In an article for the British newspaper “The Times”, Hague pointed out that two major shifts have occurred in international affairs nearly a decade after Russia was excluded from the Group of Eight industrialized countries, against the background of its decision to annex the Crimea, which became It was then called the “Group of Seven” (G7), and its members included the United States, Germany, France, Britain, Japan, Italy and Canada.
The former British minister considered that these two transformations helped give new meaning to the Group of Seven major industrialized countries, whose leaders will meet at a summit in Cornwall (southwest of England) from 11 to 13 June.
He described the invitation of the Group of Seven to India, South Korea and Australia to attend the summit as “an early attempt” to build a broader coalition of democratic countries to confront China.
But he thinks it will not be easy; Because “India has always boasted of its strategic autonomy, while Europe is chasing its own mirage,” Washington sees the gathering of the group’s leaders as one step in the way of defining a new grand strategy for the West.

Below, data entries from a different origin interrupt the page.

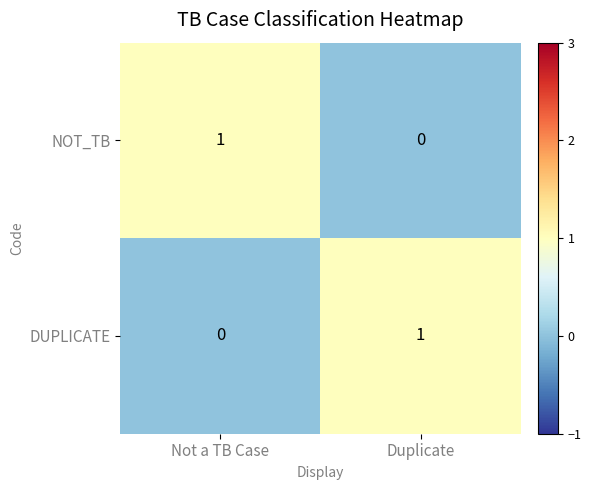

At which label is NOT_TB closest to 0?

Duplicate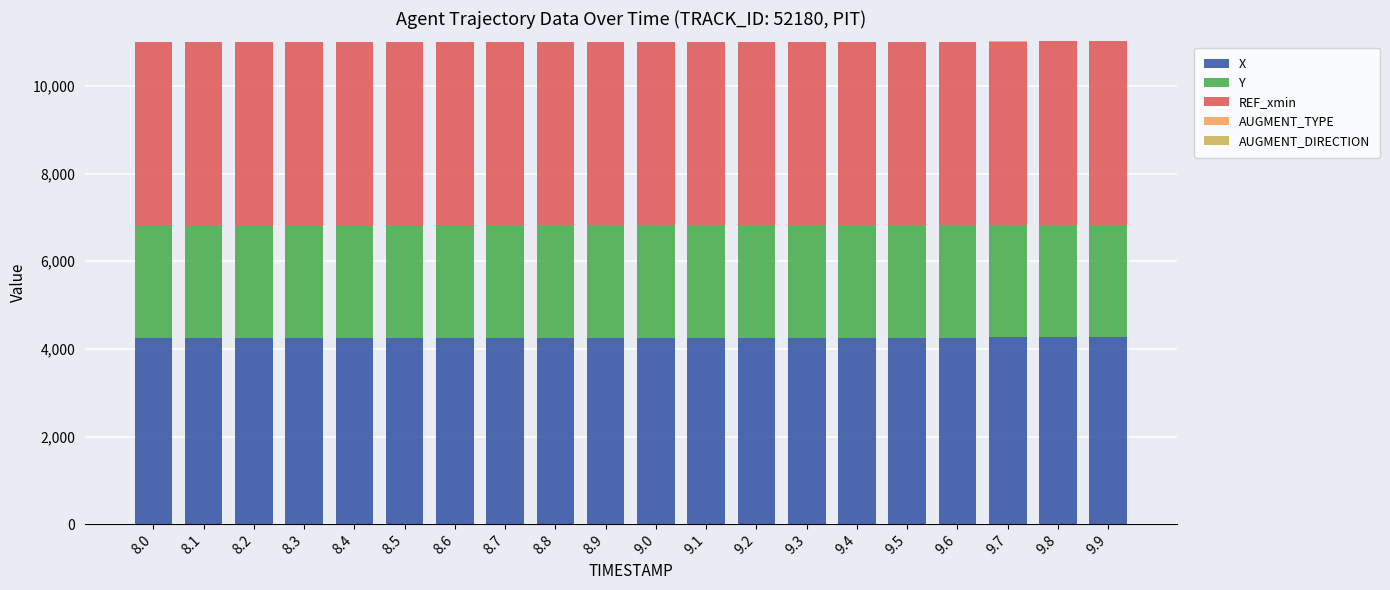

What is the maximum value for X?

4262.1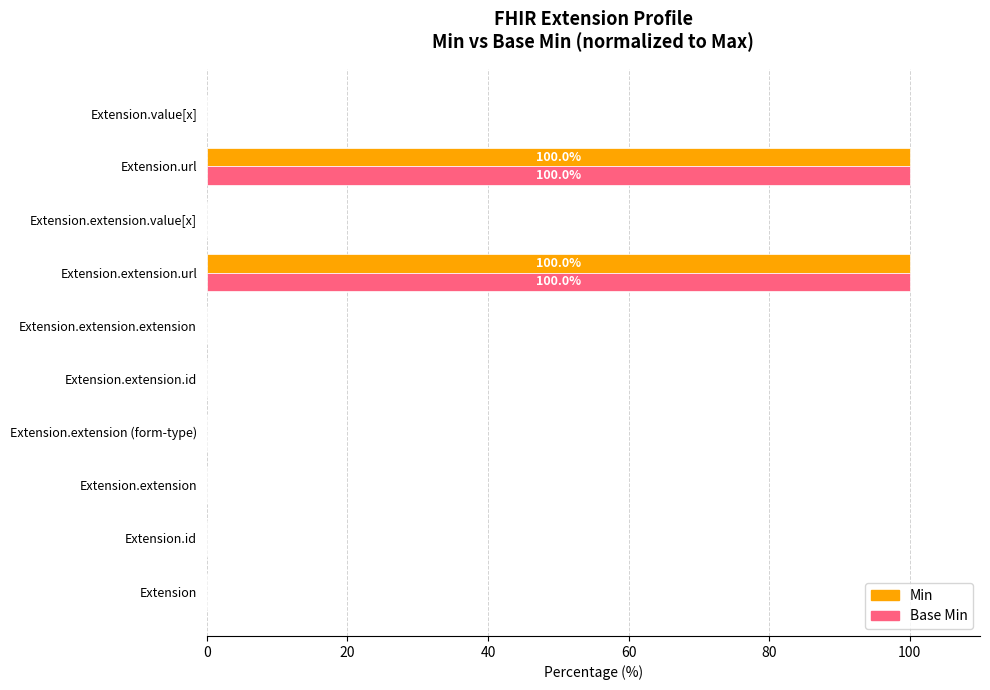

The value of Base Min at Extension.id is -60. True or false?

False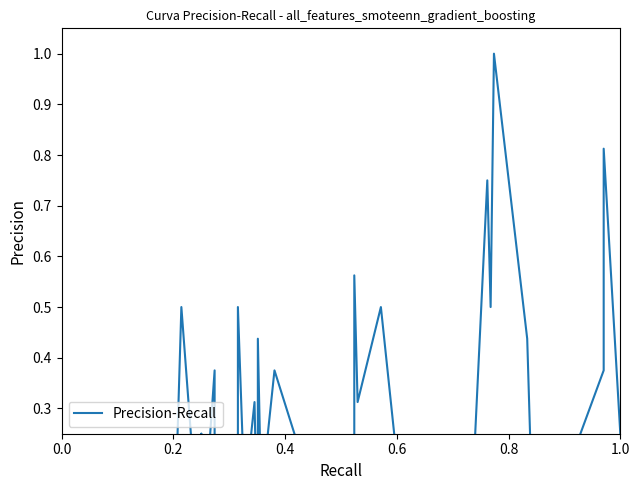

How many points are higher than both their immediate neighbors (excluding endpoints)?

13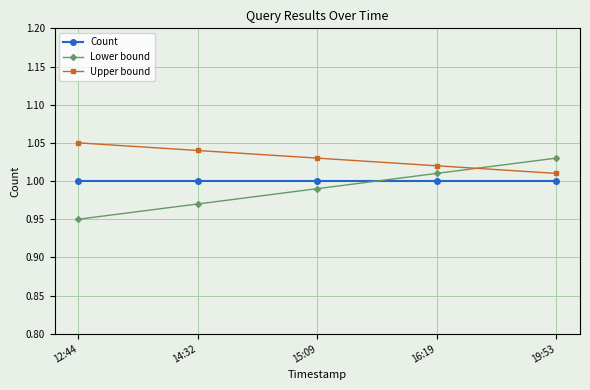

Which series has the largest range (max minus min)?

Lower bound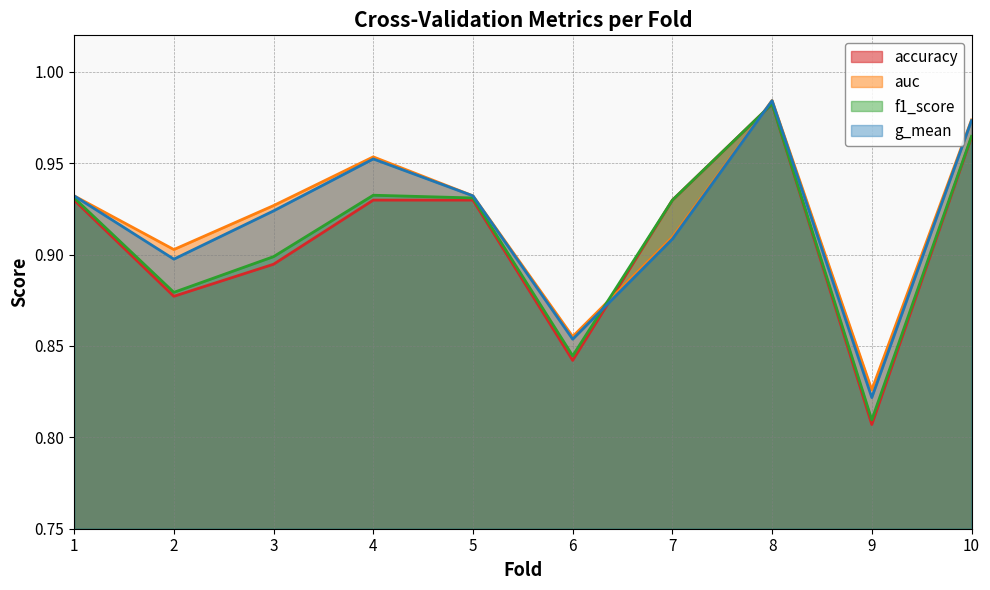

The auc series shows 0.5 at 7. True or false?

False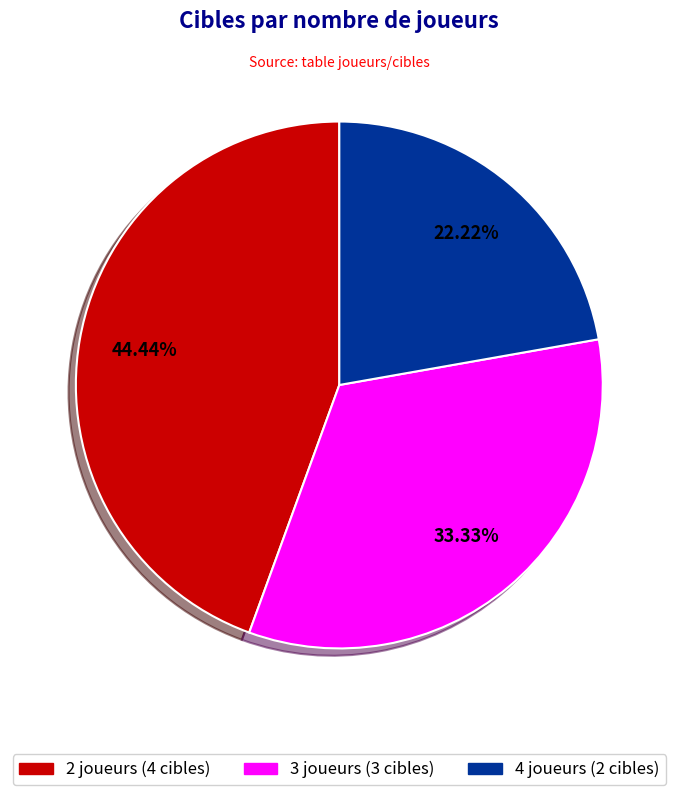

Which slice is the largest?

2 joueurs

As for the other major transformation – according to Haig – which represents a revival of the Group of Seven, it is not fully understood; But it was clearly demonstrated in the historic agreement of the group’s finance ministers last week, to impose taxes on multinational companies.
The great importance of that agreement, albeit belatedly, is that it managed to address one issue, which was taxes, which Hague considered good news. The unpleasant news for him is that all international groupings, from the Group of 20 to the United Nations, have been overtaken by the accelerating wave of innovation and scientific progress.
From genetic modification to space travel, cyberattacks, restrictions on nuclear weapons, and the manufacture of weapons that employ artificial intelligence, they are all aspects of technological breakthroughs that have made many international structures look obsolete or at times turn into ruins.
And the former Secretary of State considered space as a good starting point for thinking, quoting a phrase of the official of space operations in the United States, who believes that this field “lacks rules to control behavior,” blaming what he called the “Wild West.”
Hague pointed out that Britain pushed last December a reasonable proposal at the United Nations, in which it called on the countries of the world to adopt responsible behavior in space, adding that China and Russia voted against it, and new developments followed that resulted in violations of all previous agreements.
He said the 1967 Outer Space Treaty prohibits the use of weapons of mass destruction in space; However, it has done nothing about the developments that have occurred in many ways since the attacks of space objects.
The author of the article touched on the Intermediate-Range Nuclear Forces Treaty, from which the two signatories – the United States and Russia – withdrew despite its “great importance.” The two sides also withdrew from the “Open Skies” treaty amid increased use of satellites and accusations of cheating by Russia.
William Hague concludes by saying that the tremendous developments in the field of biotechnology have helped humans in the fight against the emerging corona virus; However, it can be abused.
He stressed the need to expedite the strengthening of the Treaty on the Prohibition of Biological Weapons and the formulation of an international code of conduct, as well as the need to adopt the use of human genome editing techniques.
He added that we are fortunate to live in an era of unprecedented discoveries; But the ethical, political, and strategic questions raised by these discoveries far outweigh the weak global administration’s ability to deal with them, and the issues related to nuclear, space and conventional weapons are so intertwined that it is difficult to define and answer a number of questions about them.